How are oilfield accident cases different from typical injury cases?
Extreme energy sources in oil fields increase the likelihood of electrocution.
Working in an oilfield brings a wide array of dangerous experiences, many of which can lead to debilitating injuries. When a person works in an oil field, there is a good chance that they will be injured. Common injuries in the oilfields differ from injuries in other occupations, often because of their severity.
Causes of Common Injuries in Oil Fields
Working in an oilfield is considerably more dangerous work than average. Due to the high risk working environment of an oilfield, many injuries can lead to more serious results and possibly death.
Fires and explosions
Oilfield workers regularly work with the risk of fire and explosion. Wells, tanks and heavy trucks can release flammable gases, increasing the risk of ignition. If open flames, static electricity, friction, and other sources of electricity ignite, the result can be catastrophic. Burns resulting from these types of accidents occur more frequently in oil fields. While some burns can be minor, others can lead to permanent damage and disfigurement of victims.
When pressurized systems fail in crude oil wells, it can cause an uncontrollable spill of crude oil or a release of natural gas. When mixed with spark, friction or open flame, a devastating fire can occur. Surface eruptions can cause debris, mud, oil and rocks to be thrown out of the well, causing injury to the crew above. Modern pressure control systems prevent these types of accidents; however, despite the implementation of these systems, well blowouts continue to occur.
Working in an oil field increases your risk of exposure to toxic chemicals. Some chemicals are inherently toxic. Others become toxic when mixed with other chemicals commonly found in oil fields. All workers must be properly trained and protected from harmful exposure to these chemicals.
Exposure to chemicals can occur through the air you breathe, the water you drink, and drilling waste. Many injuries from chemical exposure may not manifest until some time after the damage has already occurred. A diagnosis of toxic exposure can take years.

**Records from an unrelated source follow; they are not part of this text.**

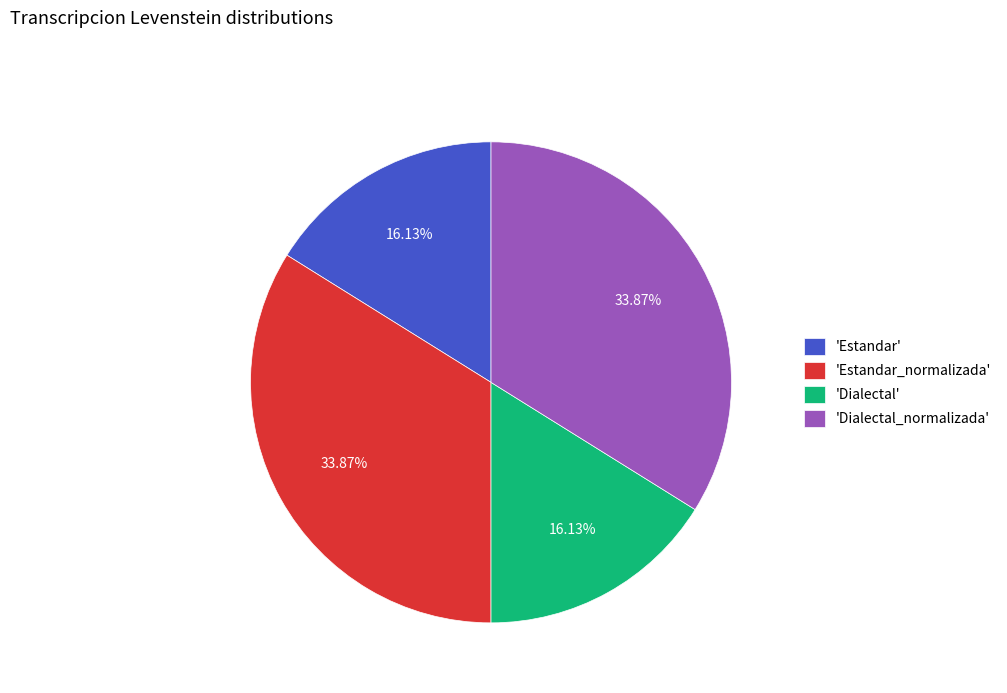

Approximately how many times larger is the value at 'Estandar_normalizada' compared to 'Estandar'?

2.1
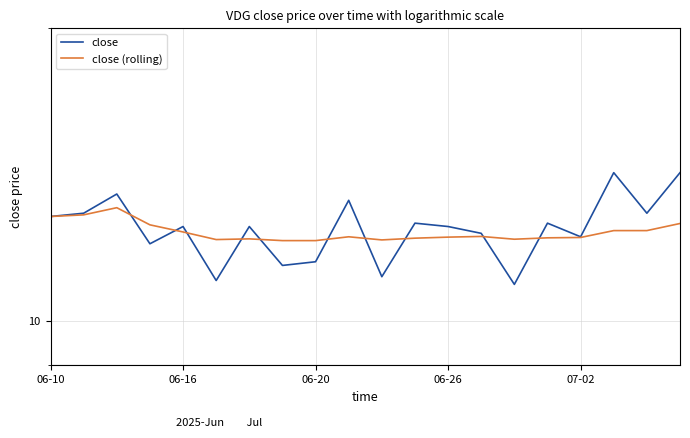

List the series in order of their peak value, lowest first.

close (rolling), close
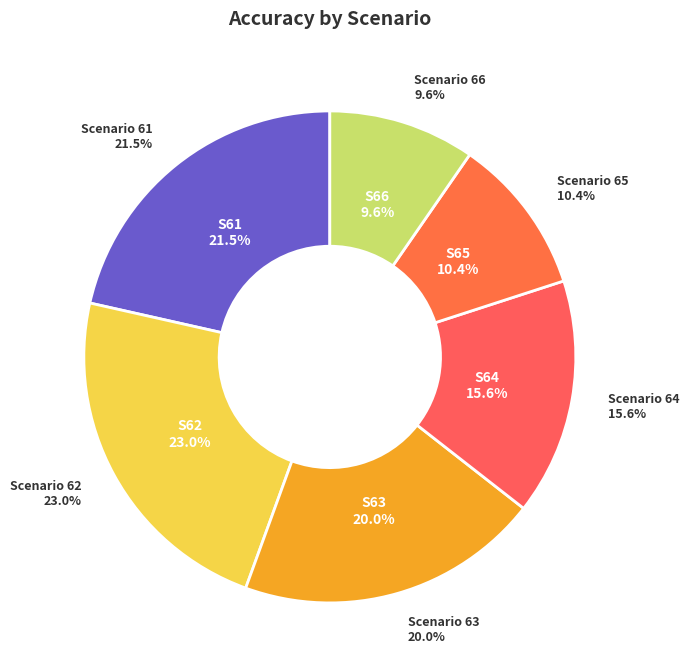

Count the number of slices in the pie.

6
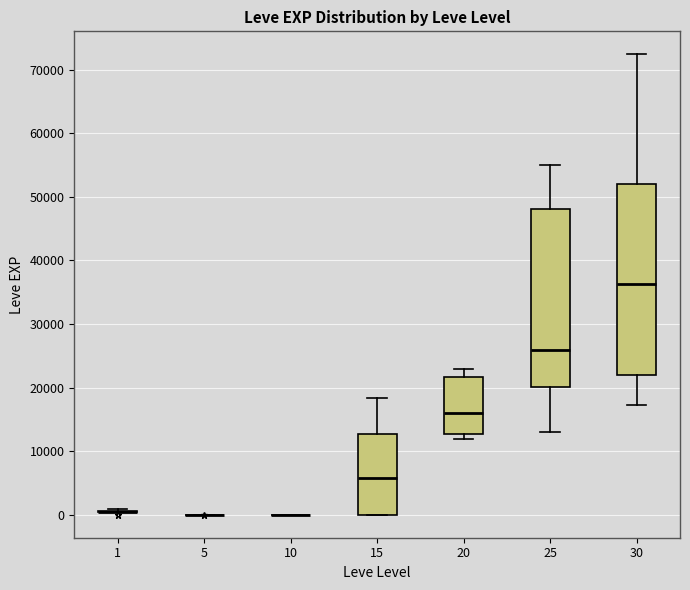

Reading left to right, read every box against the y-axis: the position of its median line, the range the box covers, and the ends of its whiskers. The values are not printed on the chart, so give them approximately, as read against the axis.

1: box collapsed to a line at 0, whiskers 0 to 1000
5: box collapsed to a line at 0, whiskers 0 to 0
10: box collapsed to a line at 0, whiskers 0 to 0
15: median 6000, box 0 to 13000, whiskers 0 to 18000
20: median 16000, box 13000 to 22000, whiskers 12000 to 23000
25: median 26000, box 20000 to 48000, whiskers 13000 to 55000
30: median 36000, box 22000 to 52000, whiskers 17000 to 72000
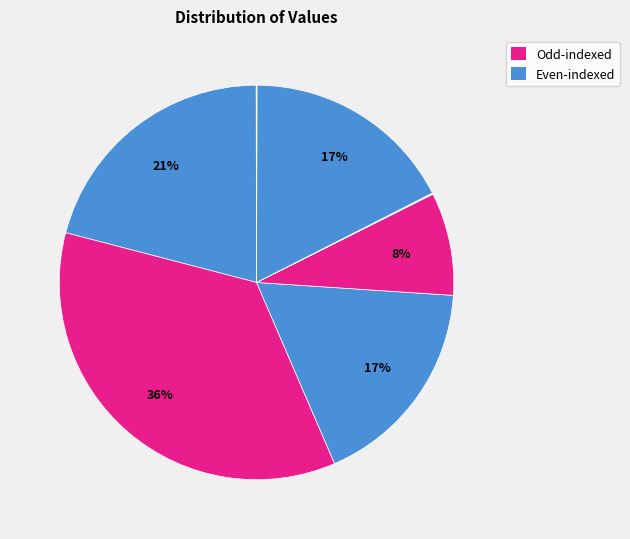

How many segments does this pie chart have?

12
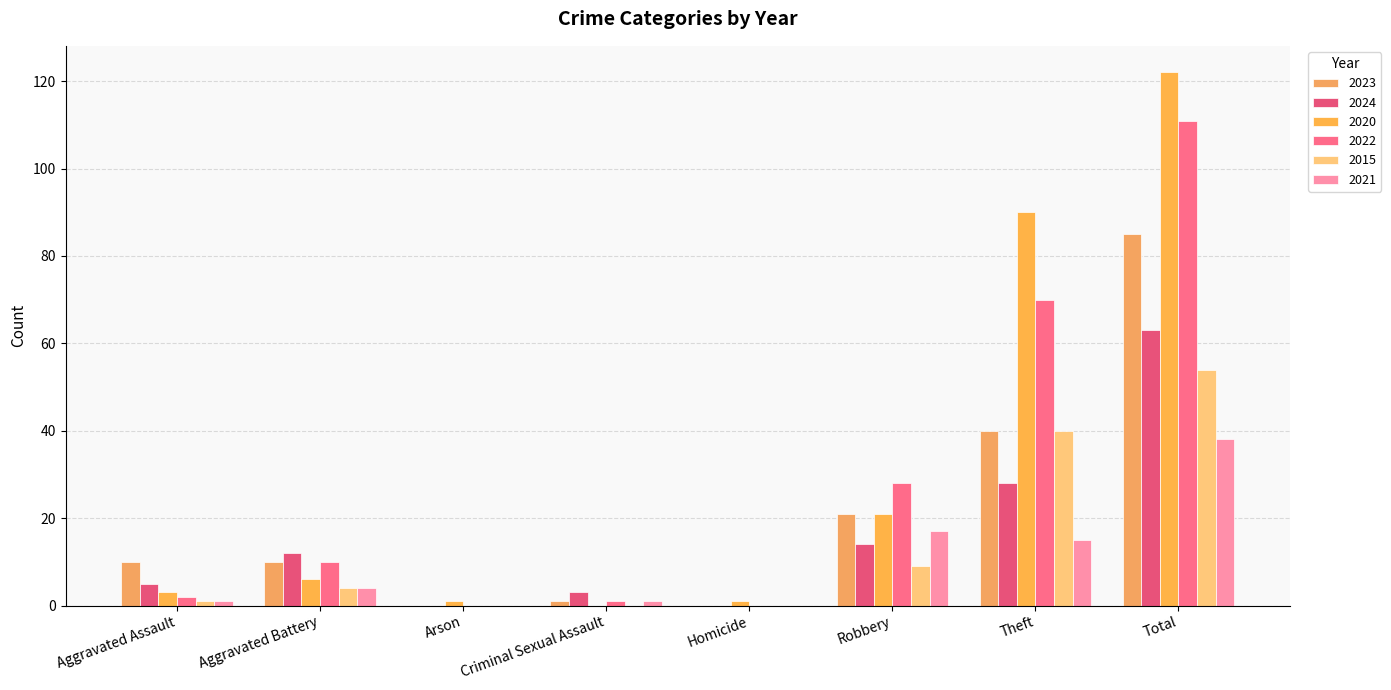

What is the label of the 3rd bar from the left?

Arson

Extreme energy sources in oil fields increase the likelihood of electrocution. Electrocution occurs from injuries in oil fields for several causes, including:
- Misuse of machines and equipment,
- Dangerous working conditions,
- Failure to comply with appropriate protective measures, and
- Inadequate training.
Electrical shock injuries can cause severe burns as well as permanent tissue damage. Workers involved in such accidents can also face amputation or traumatic brain injury.
A common way that oilfield workers suffer work-related injuries is in the form of burns. When a worker touches faulty equipment, comes in contact with damaged electrical equipment, or makes a mistake on the job, fires and explosions can result. Any form of chemical explosion or exposed power lines creates hazardous situations. These events occur quickly, leaving no time for workers to escape to safety before suffering catastrophic burns. A severe burn often leaves a person changed forever. First and second degree burns can cause minor injuries. However, third and fourth degree burns cause permanent problems that can last a lifetime. Limited mobility and in some cases amputation may occur. In addition, the disfigurement can cause significant emotional distress for the victim and family members.